Zara nodded slowly. "Then maybe it's time someone reminded him how to be soft again."

Mia studied her — not unkindly, but with something like pity. "Be careful, Zara. Men like Lorenzo don't fall in love. They fall into possession."

Zara's voice was steady. "Maybe I'll change that."

Mia shook her head. "Or maybe he'll change you."

Then she walked away.

Zara stayed, the night air brushing her skin.

In the distance, the city lights looked like constellations — close enough to touch, far enough to burn.

Somewhere below, she heard Lorenzo's voice — low, commanding, talking to Ricco in the courtyard.

His tone was calm again. Controlled. The mask was back on.

But she'd seen what was underneath it now.

And that was the problem.

She turned back to the sky and whispered, to no one in particular,

"If this is what fire feels like… I don't think I want to be saved from it."

---

In the basement below the east wing

A shadow moved.

One of the guards on duty was slumped against the wall — breathing, but barely.
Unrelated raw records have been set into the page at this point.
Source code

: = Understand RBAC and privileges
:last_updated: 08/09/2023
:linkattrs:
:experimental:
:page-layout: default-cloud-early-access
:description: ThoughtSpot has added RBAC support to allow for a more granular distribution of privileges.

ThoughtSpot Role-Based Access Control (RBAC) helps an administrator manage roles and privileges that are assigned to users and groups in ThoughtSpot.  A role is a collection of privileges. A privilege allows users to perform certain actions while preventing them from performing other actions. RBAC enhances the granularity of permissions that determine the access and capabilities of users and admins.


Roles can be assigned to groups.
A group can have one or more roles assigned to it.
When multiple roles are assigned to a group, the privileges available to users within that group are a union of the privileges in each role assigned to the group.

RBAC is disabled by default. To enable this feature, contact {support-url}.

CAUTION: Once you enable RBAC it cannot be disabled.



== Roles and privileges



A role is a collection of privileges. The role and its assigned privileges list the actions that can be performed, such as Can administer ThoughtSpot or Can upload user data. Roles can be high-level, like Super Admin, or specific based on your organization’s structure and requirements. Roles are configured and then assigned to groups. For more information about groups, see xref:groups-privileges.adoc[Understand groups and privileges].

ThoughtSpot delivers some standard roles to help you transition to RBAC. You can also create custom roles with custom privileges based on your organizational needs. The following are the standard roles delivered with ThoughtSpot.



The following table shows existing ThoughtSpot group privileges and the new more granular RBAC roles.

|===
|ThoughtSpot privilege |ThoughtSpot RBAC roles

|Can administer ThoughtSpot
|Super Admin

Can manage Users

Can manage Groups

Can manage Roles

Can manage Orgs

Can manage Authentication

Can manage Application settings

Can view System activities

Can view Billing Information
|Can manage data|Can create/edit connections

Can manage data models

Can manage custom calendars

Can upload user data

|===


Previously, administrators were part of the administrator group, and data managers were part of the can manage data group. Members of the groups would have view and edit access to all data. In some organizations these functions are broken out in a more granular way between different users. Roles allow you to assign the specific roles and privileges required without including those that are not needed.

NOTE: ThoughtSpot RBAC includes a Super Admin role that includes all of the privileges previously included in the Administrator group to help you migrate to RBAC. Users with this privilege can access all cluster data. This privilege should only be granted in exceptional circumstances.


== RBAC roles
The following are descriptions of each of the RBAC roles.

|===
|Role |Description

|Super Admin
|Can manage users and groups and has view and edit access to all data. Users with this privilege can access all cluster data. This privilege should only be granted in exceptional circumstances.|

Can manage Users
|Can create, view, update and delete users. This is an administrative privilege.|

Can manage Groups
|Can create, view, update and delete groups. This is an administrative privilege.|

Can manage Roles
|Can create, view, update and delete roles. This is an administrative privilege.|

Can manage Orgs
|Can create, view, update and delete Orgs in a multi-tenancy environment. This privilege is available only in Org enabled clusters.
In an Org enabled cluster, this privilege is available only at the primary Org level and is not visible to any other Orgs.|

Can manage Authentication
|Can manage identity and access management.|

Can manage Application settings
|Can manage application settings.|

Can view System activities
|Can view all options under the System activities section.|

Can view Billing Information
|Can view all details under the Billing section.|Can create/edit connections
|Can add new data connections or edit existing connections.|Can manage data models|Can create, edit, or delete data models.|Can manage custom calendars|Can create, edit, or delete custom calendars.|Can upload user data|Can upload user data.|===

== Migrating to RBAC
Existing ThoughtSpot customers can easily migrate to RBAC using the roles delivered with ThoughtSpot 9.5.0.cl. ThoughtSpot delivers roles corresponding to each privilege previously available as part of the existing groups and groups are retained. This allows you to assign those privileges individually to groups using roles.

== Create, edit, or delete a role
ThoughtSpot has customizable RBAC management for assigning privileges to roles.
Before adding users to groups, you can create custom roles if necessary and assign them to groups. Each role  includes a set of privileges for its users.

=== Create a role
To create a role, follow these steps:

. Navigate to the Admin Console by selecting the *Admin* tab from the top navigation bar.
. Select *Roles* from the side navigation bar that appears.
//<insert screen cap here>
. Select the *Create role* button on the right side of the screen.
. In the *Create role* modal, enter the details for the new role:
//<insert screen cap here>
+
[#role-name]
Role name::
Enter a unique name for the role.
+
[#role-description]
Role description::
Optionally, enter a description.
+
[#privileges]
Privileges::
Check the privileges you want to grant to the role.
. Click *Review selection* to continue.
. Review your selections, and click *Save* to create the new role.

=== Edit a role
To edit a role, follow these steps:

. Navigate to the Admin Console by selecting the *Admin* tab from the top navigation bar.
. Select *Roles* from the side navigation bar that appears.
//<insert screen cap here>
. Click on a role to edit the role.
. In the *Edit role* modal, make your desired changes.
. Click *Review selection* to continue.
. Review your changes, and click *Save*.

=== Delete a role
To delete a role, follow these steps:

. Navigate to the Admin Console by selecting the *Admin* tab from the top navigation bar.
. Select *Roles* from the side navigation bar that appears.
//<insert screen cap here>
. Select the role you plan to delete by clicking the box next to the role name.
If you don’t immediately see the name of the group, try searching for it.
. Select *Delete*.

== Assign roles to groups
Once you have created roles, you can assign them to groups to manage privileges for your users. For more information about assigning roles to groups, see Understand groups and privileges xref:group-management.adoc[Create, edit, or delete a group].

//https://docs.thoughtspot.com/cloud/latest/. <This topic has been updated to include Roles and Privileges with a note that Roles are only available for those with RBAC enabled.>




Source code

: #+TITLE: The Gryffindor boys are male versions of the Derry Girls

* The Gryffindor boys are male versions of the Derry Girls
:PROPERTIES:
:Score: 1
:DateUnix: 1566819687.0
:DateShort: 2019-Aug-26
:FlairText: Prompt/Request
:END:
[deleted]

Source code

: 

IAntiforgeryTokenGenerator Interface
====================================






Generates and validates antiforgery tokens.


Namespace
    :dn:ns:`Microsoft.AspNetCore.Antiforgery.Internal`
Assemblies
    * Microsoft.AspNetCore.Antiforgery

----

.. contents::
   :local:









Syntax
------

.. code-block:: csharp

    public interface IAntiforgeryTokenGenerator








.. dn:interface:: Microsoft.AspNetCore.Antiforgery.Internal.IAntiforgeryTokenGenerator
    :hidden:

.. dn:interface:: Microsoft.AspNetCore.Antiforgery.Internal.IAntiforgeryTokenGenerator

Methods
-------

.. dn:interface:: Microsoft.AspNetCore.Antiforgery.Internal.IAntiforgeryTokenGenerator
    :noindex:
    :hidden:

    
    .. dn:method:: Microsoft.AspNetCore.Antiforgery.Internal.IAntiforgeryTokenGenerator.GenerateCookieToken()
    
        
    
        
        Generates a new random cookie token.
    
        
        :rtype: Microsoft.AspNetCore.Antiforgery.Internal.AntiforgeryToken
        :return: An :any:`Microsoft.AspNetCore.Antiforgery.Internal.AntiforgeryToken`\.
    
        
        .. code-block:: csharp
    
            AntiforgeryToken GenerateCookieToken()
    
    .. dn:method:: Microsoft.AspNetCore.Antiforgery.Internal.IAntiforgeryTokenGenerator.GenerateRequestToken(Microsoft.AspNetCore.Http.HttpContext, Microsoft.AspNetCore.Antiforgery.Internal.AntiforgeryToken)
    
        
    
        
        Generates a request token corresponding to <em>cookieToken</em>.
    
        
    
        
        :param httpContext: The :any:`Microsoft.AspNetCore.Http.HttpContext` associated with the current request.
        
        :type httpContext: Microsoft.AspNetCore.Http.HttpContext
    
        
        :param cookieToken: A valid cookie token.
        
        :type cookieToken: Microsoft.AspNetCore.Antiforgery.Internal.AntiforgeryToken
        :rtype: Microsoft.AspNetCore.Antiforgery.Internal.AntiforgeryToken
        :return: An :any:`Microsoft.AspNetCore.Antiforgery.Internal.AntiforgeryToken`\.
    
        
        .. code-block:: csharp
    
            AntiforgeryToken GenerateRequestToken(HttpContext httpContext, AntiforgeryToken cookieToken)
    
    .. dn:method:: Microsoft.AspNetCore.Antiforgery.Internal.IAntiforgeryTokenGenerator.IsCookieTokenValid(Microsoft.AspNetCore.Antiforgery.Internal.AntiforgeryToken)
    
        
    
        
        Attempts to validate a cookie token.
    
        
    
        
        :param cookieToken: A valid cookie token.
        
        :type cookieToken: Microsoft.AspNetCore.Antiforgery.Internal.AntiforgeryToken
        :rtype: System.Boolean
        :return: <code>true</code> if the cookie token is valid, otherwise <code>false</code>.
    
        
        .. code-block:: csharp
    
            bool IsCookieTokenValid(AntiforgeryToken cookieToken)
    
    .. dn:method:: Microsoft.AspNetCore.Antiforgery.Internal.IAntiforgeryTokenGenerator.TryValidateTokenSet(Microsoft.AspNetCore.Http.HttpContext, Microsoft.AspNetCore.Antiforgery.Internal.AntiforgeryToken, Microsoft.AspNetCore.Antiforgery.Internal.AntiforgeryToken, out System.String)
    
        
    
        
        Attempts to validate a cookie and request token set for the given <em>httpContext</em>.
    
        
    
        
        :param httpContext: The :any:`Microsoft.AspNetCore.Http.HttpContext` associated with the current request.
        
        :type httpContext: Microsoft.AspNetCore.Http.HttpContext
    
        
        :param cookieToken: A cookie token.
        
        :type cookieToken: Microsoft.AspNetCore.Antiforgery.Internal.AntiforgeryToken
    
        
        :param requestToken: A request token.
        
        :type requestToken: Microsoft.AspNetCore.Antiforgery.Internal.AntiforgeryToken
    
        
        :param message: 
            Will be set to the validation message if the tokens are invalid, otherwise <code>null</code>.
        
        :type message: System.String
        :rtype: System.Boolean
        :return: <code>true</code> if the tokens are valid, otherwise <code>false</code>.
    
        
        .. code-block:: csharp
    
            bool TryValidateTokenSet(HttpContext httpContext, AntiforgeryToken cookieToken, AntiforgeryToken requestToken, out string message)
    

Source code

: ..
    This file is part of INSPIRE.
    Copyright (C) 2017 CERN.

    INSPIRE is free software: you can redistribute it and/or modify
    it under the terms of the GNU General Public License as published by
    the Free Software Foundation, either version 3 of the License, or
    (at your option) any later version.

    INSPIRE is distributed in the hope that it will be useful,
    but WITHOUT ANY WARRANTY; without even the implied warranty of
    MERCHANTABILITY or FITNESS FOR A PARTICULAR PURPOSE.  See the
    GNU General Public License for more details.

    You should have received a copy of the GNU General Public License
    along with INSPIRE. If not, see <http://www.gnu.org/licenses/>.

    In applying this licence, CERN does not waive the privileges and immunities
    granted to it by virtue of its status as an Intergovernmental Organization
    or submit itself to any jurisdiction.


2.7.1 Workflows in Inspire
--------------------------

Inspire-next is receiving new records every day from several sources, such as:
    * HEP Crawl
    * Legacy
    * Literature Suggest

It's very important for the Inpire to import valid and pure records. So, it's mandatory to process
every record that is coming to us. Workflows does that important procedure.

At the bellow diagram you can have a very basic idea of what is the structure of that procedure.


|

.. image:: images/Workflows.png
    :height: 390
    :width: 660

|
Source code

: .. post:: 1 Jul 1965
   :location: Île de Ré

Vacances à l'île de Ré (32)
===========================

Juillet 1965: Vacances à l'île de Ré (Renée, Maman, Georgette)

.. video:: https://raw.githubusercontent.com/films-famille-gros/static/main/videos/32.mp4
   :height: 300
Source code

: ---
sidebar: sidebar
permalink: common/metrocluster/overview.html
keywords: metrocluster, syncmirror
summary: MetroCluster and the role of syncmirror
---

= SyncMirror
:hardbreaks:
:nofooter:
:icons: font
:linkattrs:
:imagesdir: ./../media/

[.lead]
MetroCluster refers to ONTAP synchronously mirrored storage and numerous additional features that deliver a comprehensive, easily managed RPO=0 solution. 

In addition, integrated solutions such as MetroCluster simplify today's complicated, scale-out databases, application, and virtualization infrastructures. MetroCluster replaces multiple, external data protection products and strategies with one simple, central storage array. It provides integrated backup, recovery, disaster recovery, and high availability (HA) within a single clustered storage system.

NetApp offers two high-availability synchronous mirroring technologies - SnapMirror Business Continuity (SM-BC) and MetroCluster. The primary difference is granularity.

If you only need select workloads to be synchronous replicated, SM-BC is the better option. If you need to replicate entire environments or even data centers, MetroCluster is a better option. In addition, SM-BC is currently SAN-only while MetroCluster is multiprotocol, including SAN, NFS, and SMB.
A door that hadn't been opened in years now stood slightly ajar.

Inside, the dark smelled like dust and memory.

A voice echoed — faint, amused.

"So this is where he hides his ghosts."

Lucian's hand trailed along the old stone as he stepped inside, eyes glinting.

"Let's see what secrets my dear brother keeps from his pretty little weakness."

He smiled.

And above them, unaware, Zara shivered — as if her body already knew something her mind didn't.